[Saved data entries]
*** Block opens ***

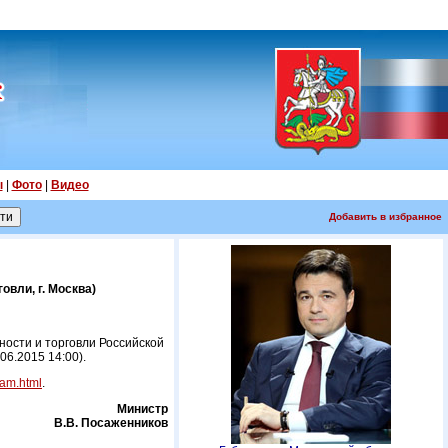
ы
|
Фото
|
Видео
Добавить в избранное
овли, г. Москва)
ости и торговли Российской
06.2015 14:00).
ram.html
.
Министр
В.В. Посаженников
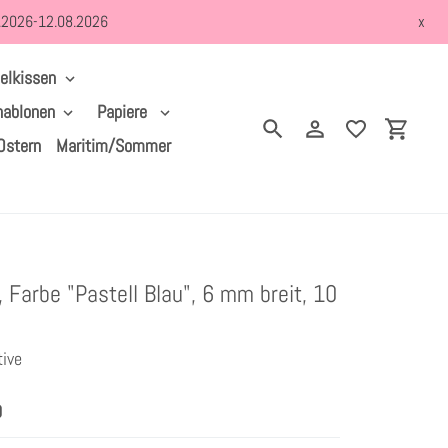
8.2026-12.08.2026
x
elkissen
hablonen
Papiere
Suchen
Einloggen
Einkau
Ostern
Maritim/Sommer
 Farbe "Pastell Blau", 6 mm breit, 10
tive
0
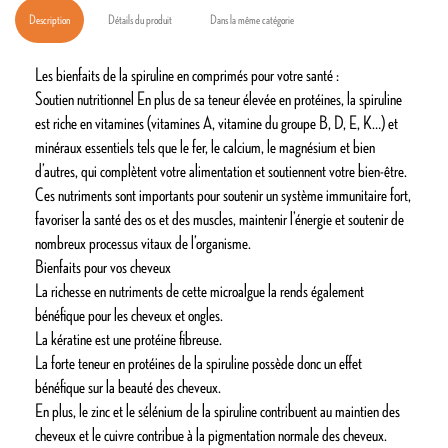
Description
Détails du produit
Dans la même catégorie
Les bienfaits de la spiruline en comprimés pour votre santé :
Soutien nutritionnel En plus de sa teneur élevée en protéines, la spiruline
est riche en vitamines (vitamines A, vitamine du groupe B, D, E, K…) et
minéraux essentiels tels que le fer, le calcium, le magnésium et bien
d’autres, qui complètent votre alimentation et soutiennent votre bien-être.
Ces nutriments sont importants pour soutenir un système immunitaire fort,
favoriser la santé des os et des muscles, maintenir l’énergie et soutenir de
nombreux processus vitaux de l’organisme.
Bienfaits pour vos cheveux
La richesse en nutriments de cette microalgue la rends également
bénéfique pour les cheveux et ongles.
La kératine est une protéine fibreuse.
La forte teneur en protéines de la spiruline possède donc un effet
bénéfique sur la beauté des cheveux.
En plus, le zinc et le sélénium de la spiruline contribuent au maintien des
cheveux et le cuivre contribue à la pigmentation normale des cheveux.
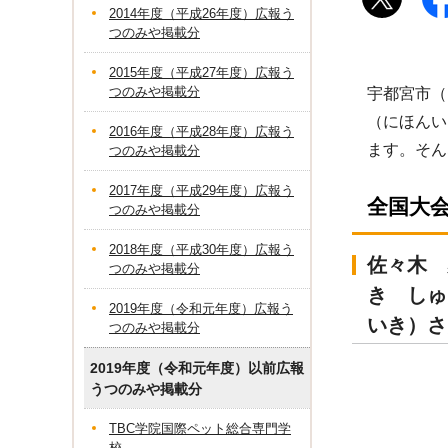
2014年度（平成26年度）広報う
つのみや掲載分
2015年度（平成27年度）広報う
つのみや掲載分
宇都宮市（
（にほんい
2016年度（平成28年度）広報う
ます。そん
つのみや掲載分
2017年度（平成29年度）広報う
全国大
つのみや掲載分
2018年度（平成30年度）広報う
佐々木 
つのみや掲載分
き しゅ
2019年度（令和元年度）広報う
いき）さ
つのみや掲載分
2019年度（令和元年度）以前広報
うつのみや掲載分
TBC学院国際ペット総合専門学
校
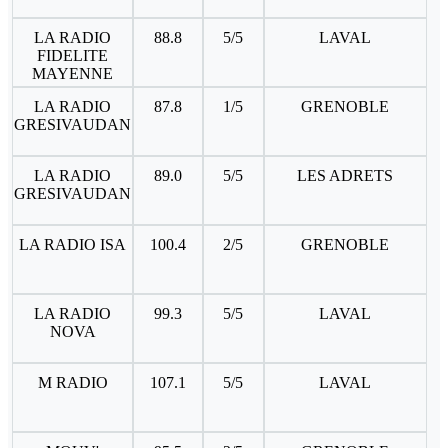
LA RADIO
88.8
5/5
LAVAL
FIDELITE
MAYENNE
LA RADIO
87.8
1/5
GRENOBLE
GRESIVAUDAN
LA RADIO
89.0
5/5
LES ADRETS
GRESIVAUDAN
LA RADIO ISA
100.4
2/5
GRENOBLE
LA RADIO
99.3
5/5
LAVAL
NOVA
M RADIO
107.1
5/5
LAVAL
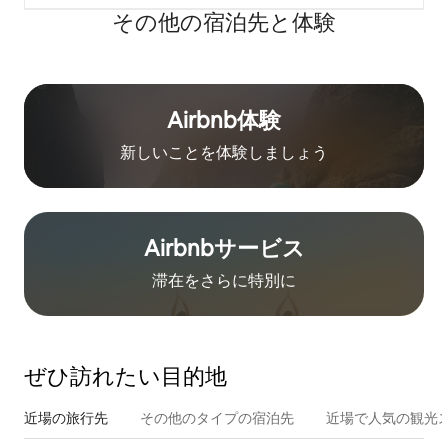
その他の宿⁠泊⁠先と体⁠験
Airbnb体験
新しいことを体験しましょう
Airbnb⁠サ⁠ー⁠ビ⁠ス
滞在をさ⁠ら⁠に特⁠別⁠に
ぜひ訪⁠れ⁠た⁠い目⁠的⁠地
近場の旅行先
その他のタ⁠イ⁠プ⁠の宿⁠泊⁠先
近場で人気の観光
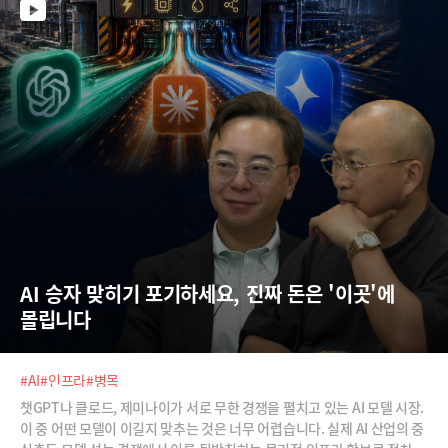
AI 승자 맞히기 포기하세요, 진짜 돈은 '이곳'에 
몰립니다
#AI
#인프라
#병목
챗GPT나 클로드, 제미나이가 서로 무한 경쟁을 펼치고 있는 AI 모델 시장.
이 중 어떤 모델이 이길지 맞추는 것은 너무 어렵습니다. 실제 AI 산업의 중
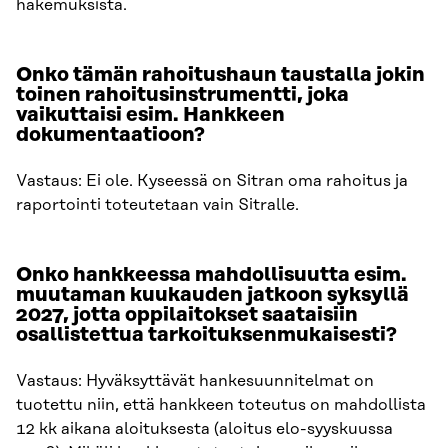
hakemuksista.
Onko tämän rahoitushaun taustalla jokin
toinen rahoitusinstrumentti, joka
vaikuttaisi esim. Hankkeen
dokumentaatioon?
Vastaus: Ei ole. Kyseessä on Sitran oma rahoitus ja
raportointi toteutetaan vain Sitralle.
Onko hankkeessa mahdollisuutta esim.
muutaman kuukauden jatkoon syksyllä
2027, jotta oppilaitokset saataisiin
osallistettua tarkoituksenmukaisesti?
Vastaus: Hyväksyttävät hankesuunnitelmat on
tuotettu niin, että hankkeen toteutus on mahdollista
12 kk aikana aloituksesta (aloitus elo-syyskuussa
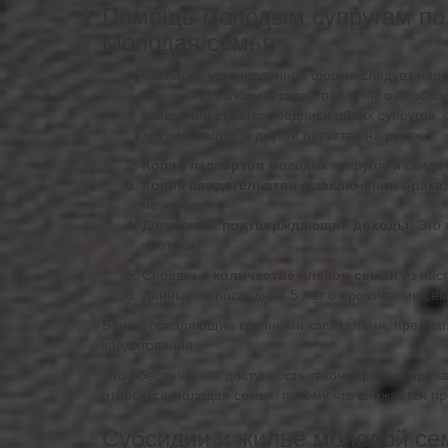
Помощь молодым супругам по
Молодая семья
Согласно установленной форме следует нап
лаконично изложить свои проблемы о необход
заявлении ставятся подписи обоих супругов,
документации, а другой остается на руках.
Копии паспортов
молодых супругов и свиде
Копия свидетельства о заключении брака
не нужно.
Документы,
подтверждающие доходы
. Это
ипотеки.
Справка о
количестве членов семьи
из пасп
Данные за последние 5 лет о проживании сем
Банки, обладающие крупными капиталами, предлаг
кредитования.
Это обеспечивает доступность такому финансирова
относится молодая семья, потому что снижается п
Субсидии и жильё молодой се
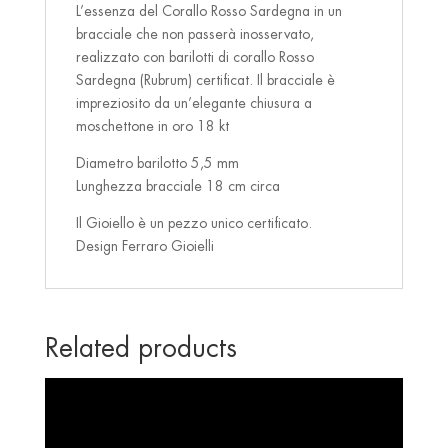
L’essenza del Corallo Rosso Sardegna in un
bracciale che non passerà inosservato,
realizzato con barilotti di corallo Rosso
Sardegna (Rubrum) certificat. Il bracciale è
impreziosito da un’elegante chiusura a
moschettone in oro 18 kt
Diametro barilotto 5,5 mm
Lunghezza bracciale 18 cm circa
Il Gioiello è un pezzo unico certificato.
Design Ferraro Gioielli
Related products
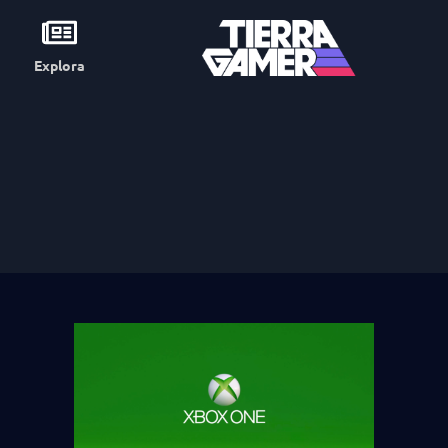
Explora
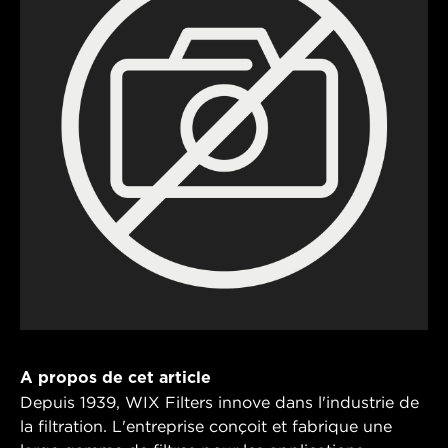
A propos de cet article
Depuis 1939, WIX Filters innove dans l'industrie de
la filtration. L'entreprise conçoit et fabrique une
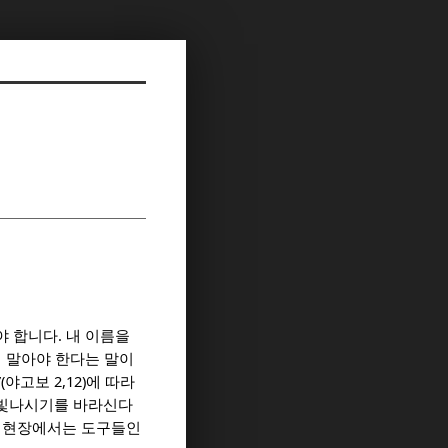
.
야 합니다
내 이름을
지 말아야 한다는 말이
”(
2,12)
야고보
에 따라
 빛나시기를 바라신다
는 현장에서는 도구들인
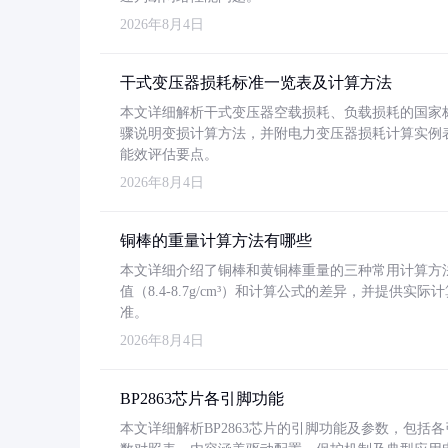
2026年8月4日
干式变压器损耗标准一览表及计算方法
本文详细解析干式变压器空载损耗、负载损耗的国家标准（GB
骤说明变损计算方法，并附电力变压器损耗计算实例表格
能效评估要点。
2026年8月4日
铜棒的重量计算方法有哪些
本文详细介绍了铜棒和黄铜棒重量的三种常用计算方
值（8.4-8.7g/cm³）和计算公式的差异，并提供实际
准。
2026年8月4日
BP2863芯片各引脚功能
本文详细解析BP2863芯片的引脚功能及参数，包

*** Block closes ***

Look above for the line with "кредитования." and the line with "本文详细介绍了铜棒和黄铜棒重量的三种常用计算方". Give again exactly those two lines and all lines between them, pictures excluded.

кредитования.
Это обеспечивает доступность такому финансирова
относится молодая семья, потому что снижается п
Субсидии и жильё молодой се
L’essenza del Corallo Rosso Sardegna in un
bracciale che non passerà inosservato,
realizzato con barilotti di corallo Rosso
Sardegna (Rubrum) certificat. Il bracciale è
impreziosito da un’elegante chiusura a
moschettone in oro 18 kt
Diametro barilotto 5,5 mm
Lunghezza bracciale 18 cm circa
Il Gioiello è un pezzo unico certificato.
Design Ferraro Gioielli
Related products
Explora
A propos de cet article
Depuis 1939, WIX Filters innove dans l'industrie de
la filtration. L'entreprise conçoit et fabrique une
.
야 합니다
내 이름을
지 말아야 한다는 말이
”(
2,12)
야고보
에 따라
 빛나시기를 바라신다
는 현장에서는 도구들인
2026年8月4日
干式变压器损耗标准一览表及计算方法
本文详细解析干式变压器空载损耗、负载损耗的国家标准（GB
骤说明变损计算方法，并附电力变压器损耗计算实例表格
能效评估要点。
2026年8月4日
铜棒的重量计算方法有哪些
本文详细介绍了铜棒和黄铜棒重量的三种常用计算方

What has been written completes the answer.